Zhang Shuai acknowledged the difficulties faced by some enterprises, particularly those in need of financing. Fuel cell vehicle loading data for the first half of the year shows limited revenue allocation per enterprise. If this persists for another two years, many enterprises will face increased operational pressure. However, Zhang Shuai believes that for enterprises committed to long-term development without significant historical burdens, the current market entry point presents an opportunity. "Whether it's tough or not, whether it's a 'cold winter' or 'spring,' depends mainly on the enterprise's position in the supply chain and its development history," Zhang Shuai explained.
In March 2025, China Risun Group Co., Ltd., and Sinohytec announced the signing of a framework agreement, with Risun Group intending to exchange all equity of Dingzhou Risun Hydrogen Energy (Risun Hydrogen Energy) for Sinohytec's A-share stocks and invest up to RMB 550 million to subscribe for additional shares. Post-transaction, Risun Group will become Sinohytec's controlling shareholder, with Risun Hydrogen Energy becoming a wholly-owned subsidiary of Sinohytec. Sinohytec stated that this reorganization will drive the "extension and supplementation" of its industrial development, expanding upstream and entering the "production-storage-transportation-refueling-research-application" industrial end. Risun Hydrogen Energy is expected to provide large-scale, cost-effective hydrogen supply.
Policy and capital support are urgently needed.

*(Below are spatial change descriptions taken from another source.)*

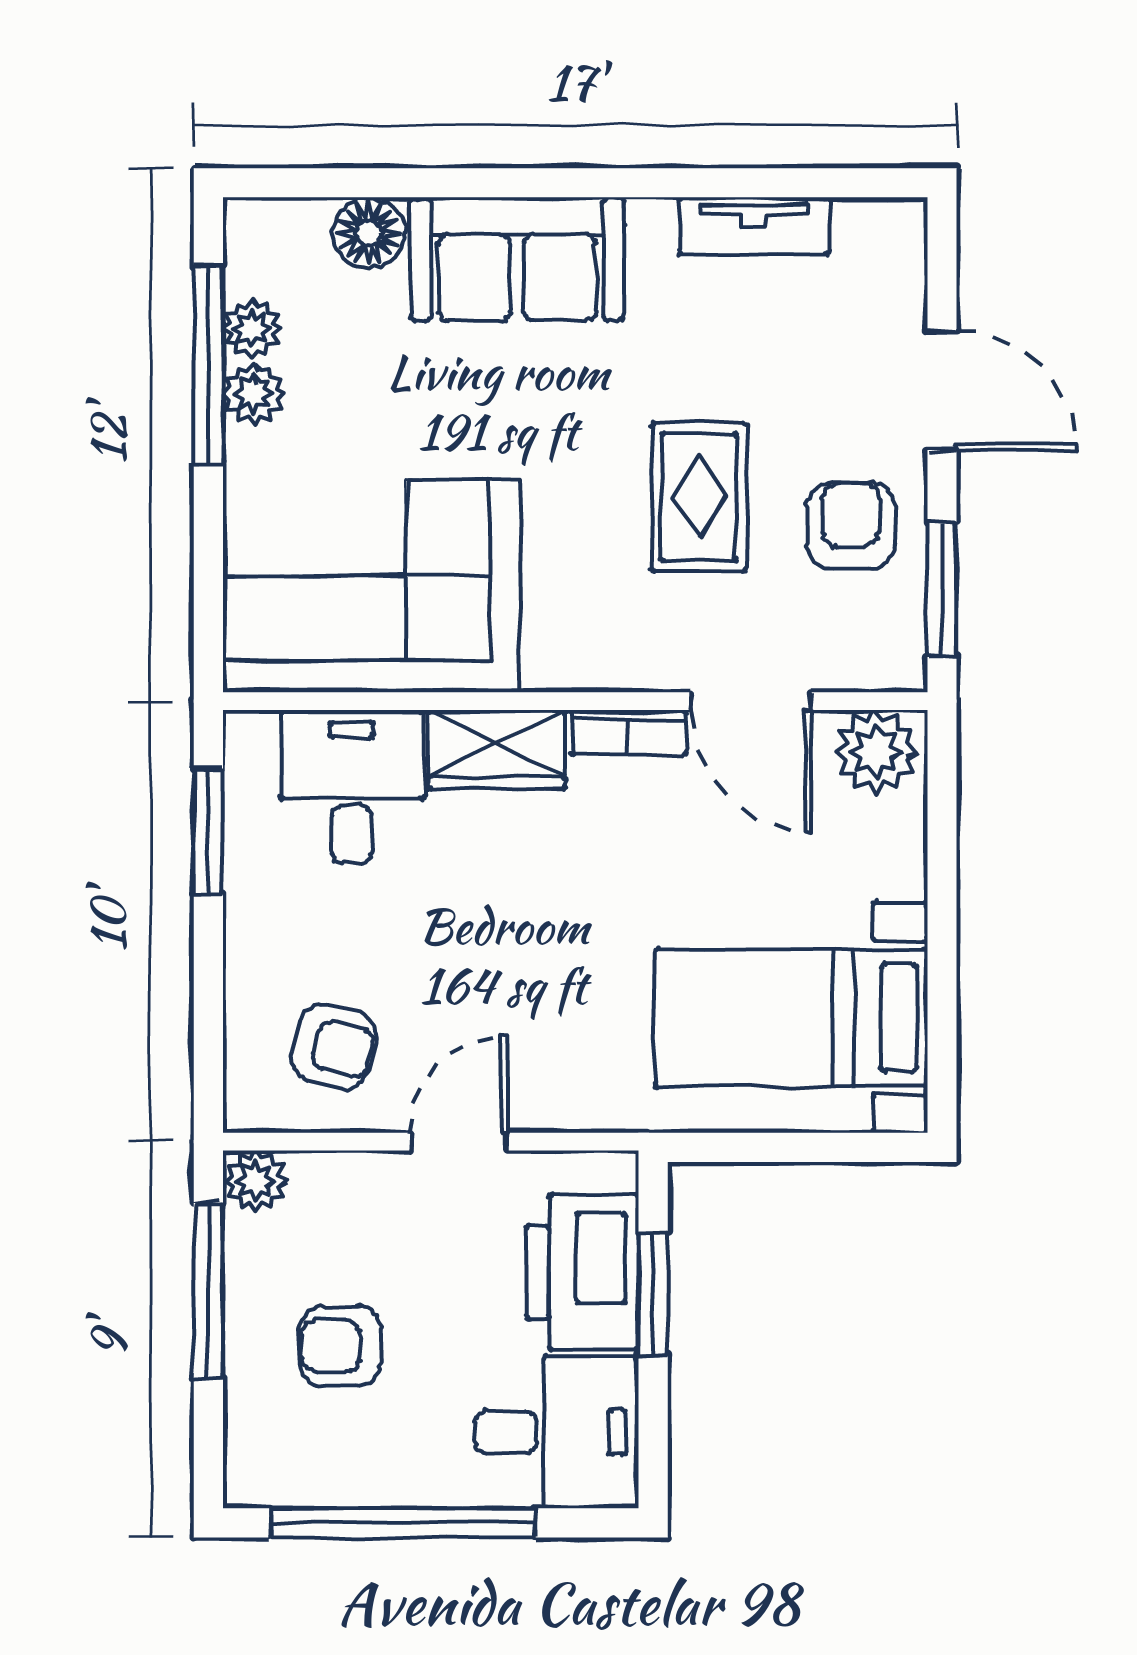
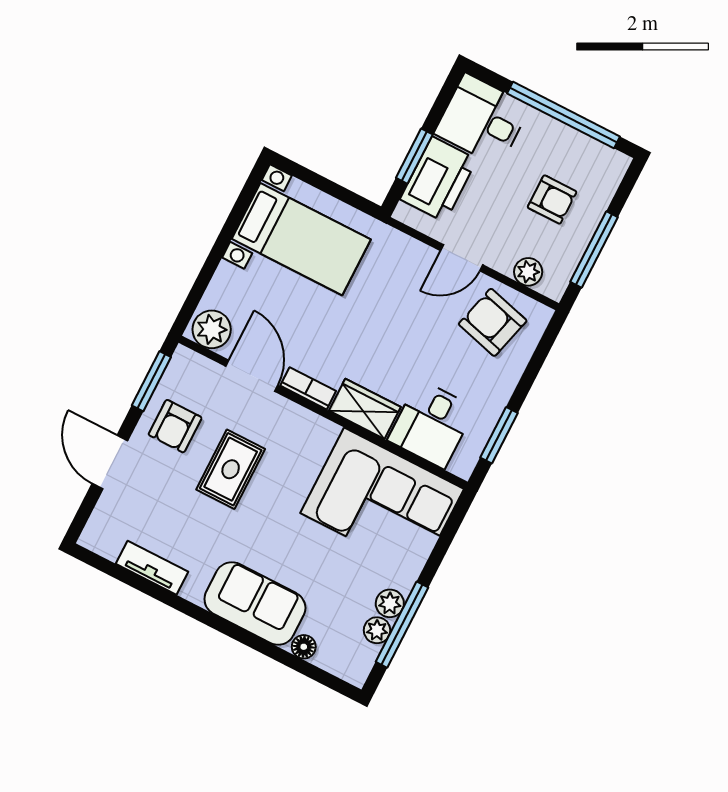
floor lamp: (369, 233) -> (304, 647), width x0.73, depth x0.73
armchair: (334, 1047) -> (493, 322), width x1.38, depth x1.38
plant: (256, 1181) -> (528, 272), moved

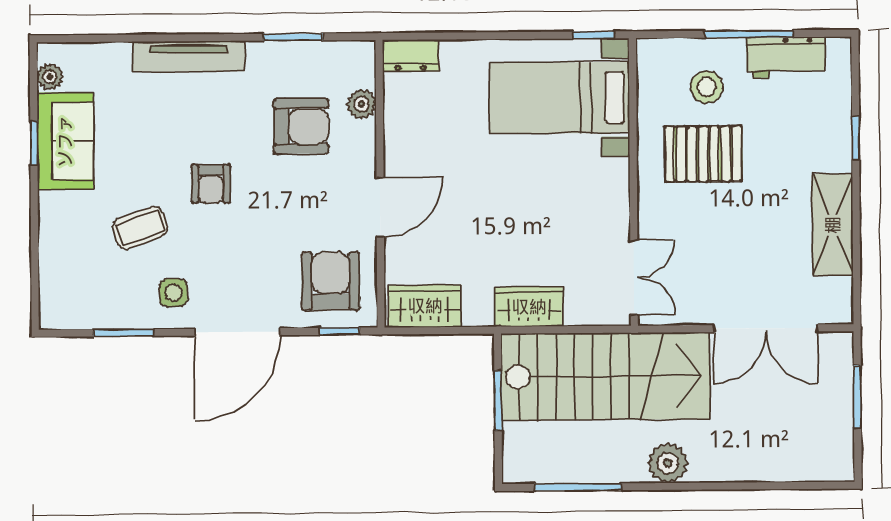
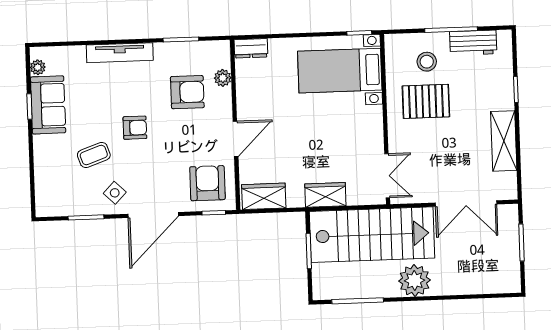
armchair: (211, 184) -> (135, 128), turned -90
side table: (173, 293) -> (115, 193), turned 45
plant: (668, 463) -> (415, 281), width x1.36, depth x1.36

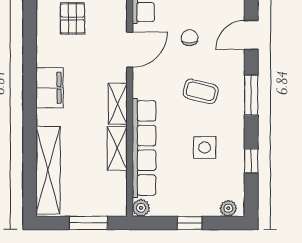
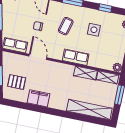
filing cabinet: (50, 88) -> (38, 98), moved
shelving: (118, 104) -> (108, 77), moved
row of seats: (144, 148) -> (76, 57), width x0.50

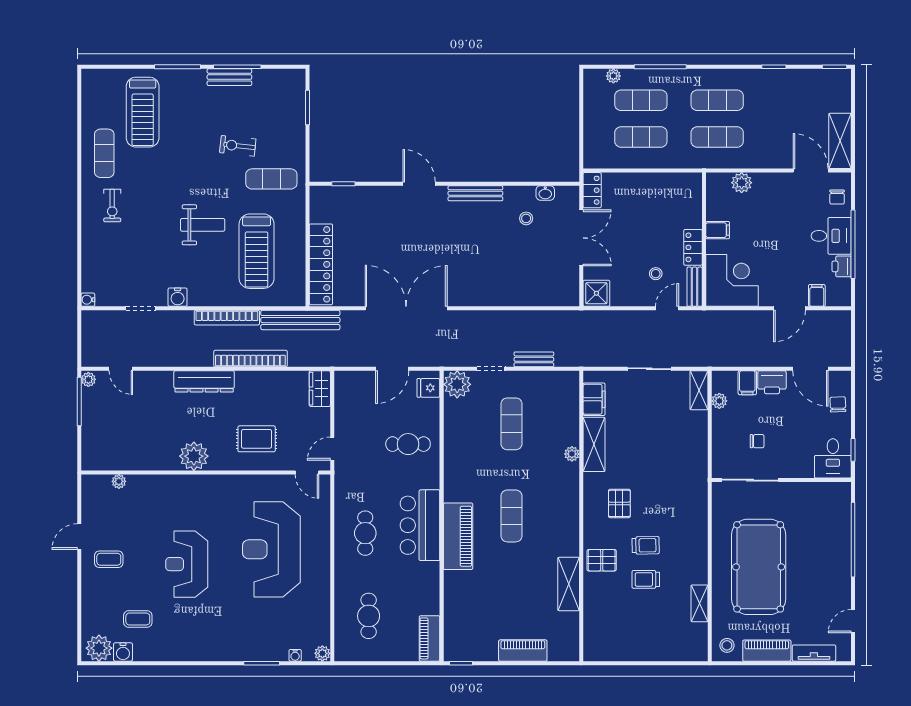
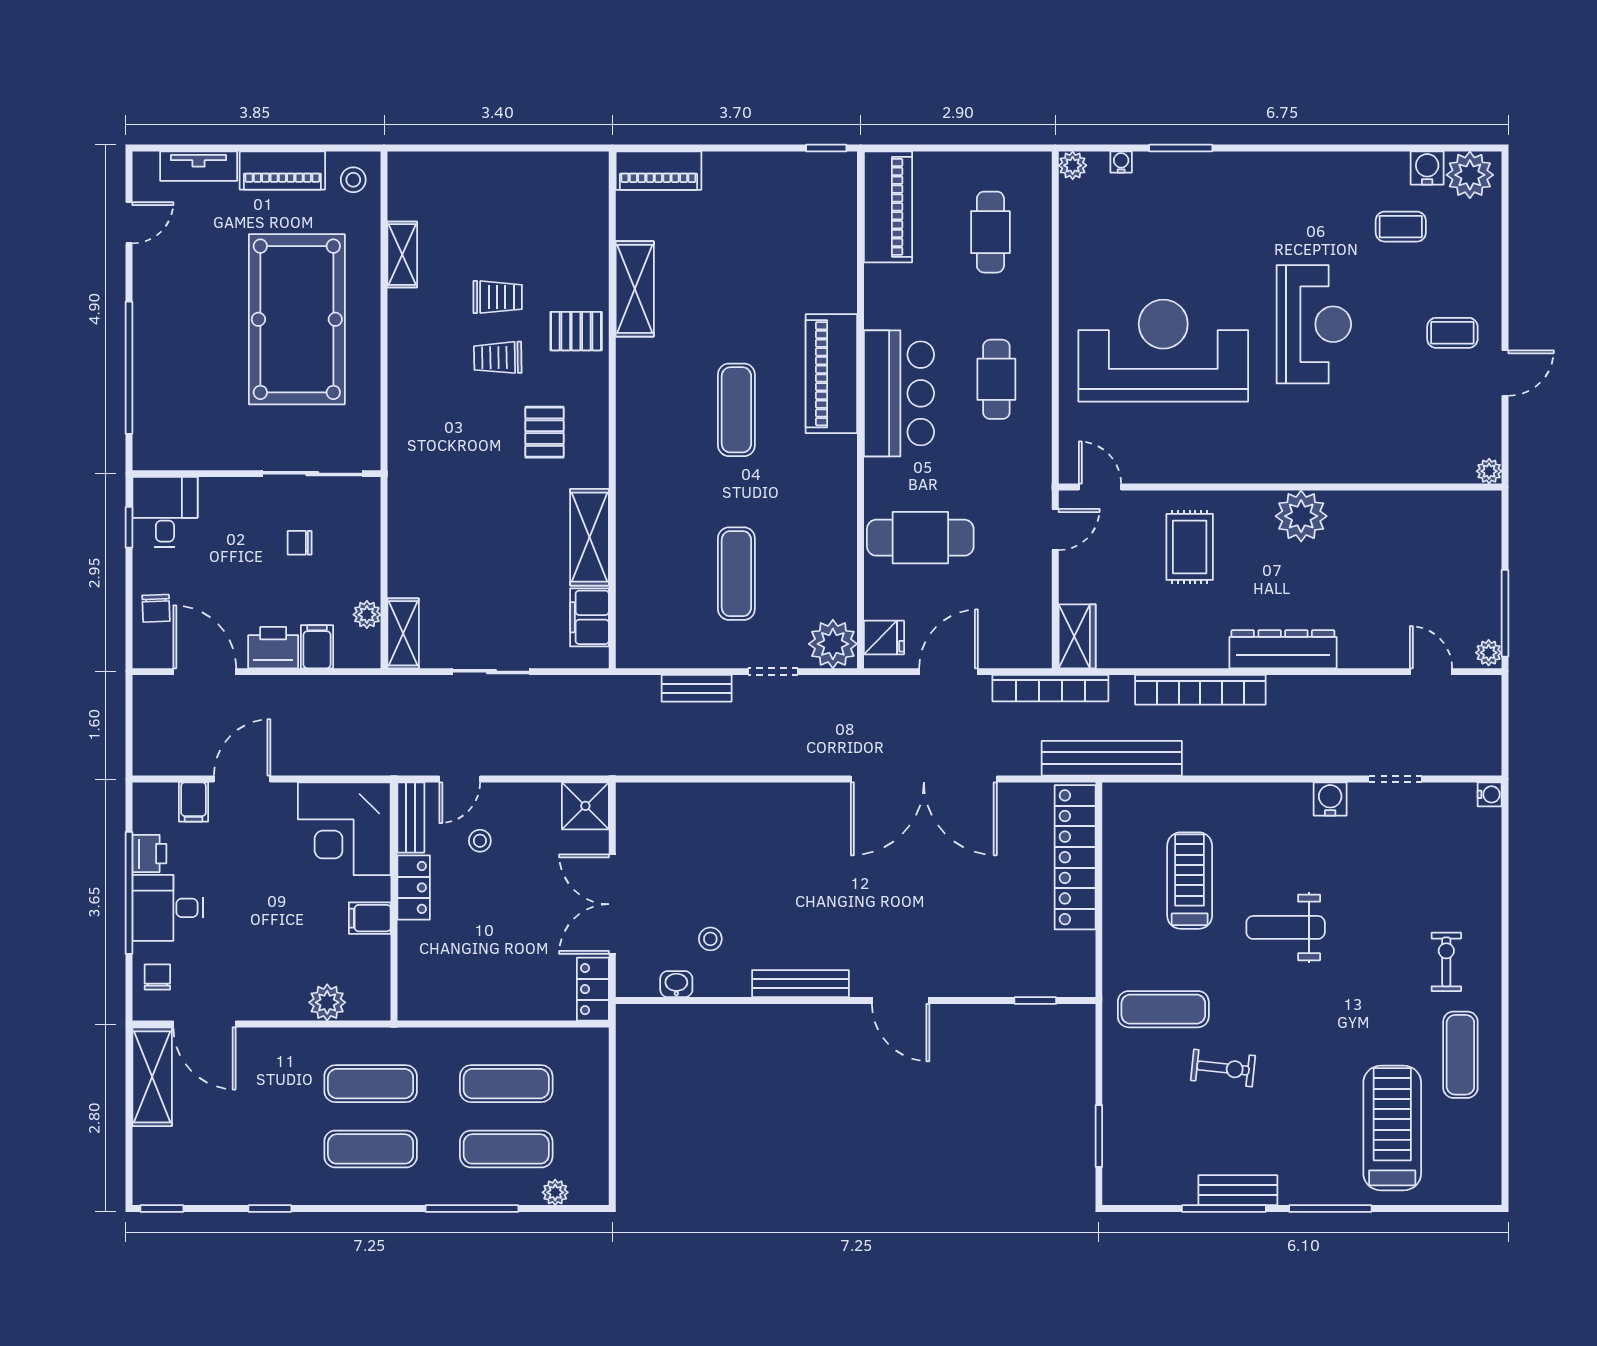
treadmill: (257, 251) -> (1190, 881), width x0.73, depth x0.73
bookcase: (227, 318) -> (1050, 688), moved, turned 180
rug: (257, 439) -> (1190, 547), turned 90
cafe table: (408, 444) -> (920, 538), width x1.37, depth x1.35
plant: (572, 454) -> (629, 520), removed
plant: (119, 481) -> (1489, 471), moved
reception desk: (271, 549) -> (1163, 351), turned -90
piano: (430, 638) -> (888, 207), width x1.37, depth x1.33
piano: (523, 651) -> (658, 171), moved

In Ouyang Minggao's view, China's fuel cell technology has evolved from a follower in 2020 to a competitor in 2024, achieving significant breakthroughs over the past five years. He believes that hydrogen energy is crucial for the new energy revolution. Based on the current energy mix and development trend, China's new energy revolution is expected to enter a period of rapid growth within the next five years. The entire industry is currently at a turning point in hydrogen energy development, also described as a "period of pain." However, from 2025 to 2030, accelerated developments in hydrogen production, transportation, and related supply chains will propel new energy applications across multiple sectors. He firmly believes that while the cycle may be longer, relevant industries and enterprises must exercise patience and adopt a long-term perspective.
Zu Sijie bluntly stated that small industrial scale, insufficient economics, and hindered market competitiveness are currently the key factors restricting the scale-up of the fuel cell vehicle industry. He suggested strengthening top-level design and introducing the next round of support policies for the hydrogen energy and fuel cell industry promptly to avoid a policy vacuum. This includes strengthening hydrogen energy management, ensuring hydrogen refueling station construction, and simplifying the special equipment management system for onboard hydrogen storage systems.
"In fact, breakthroughs have been achieved at various points in the hydrogen energy and fuel cell vehicle supply chain, including hydrogen supply and pricing, fuel cell vehicle cost and performance, etc.," said Zhang Shuai. The industry's biggest challenge is connecting these individual breakthroughs into a cohesive system to achieve a closed loop, thereby elevating the industry to a new level. To this end, he recommended that relevant departments expedite the improvement of supporting policies and regulations, such as eliminating the requirement for hydrogen production to be located in chemical industrial parks and waiving highway tolls. Additionally, given the hydrogen energy industry's heavy closed-loop assets, large state-owned enterprises and financial institutions should pay closer attention to commercialization progress. While promoting industrialization, they can develop corresponding financial instruments to alleviate capital burdens on owners.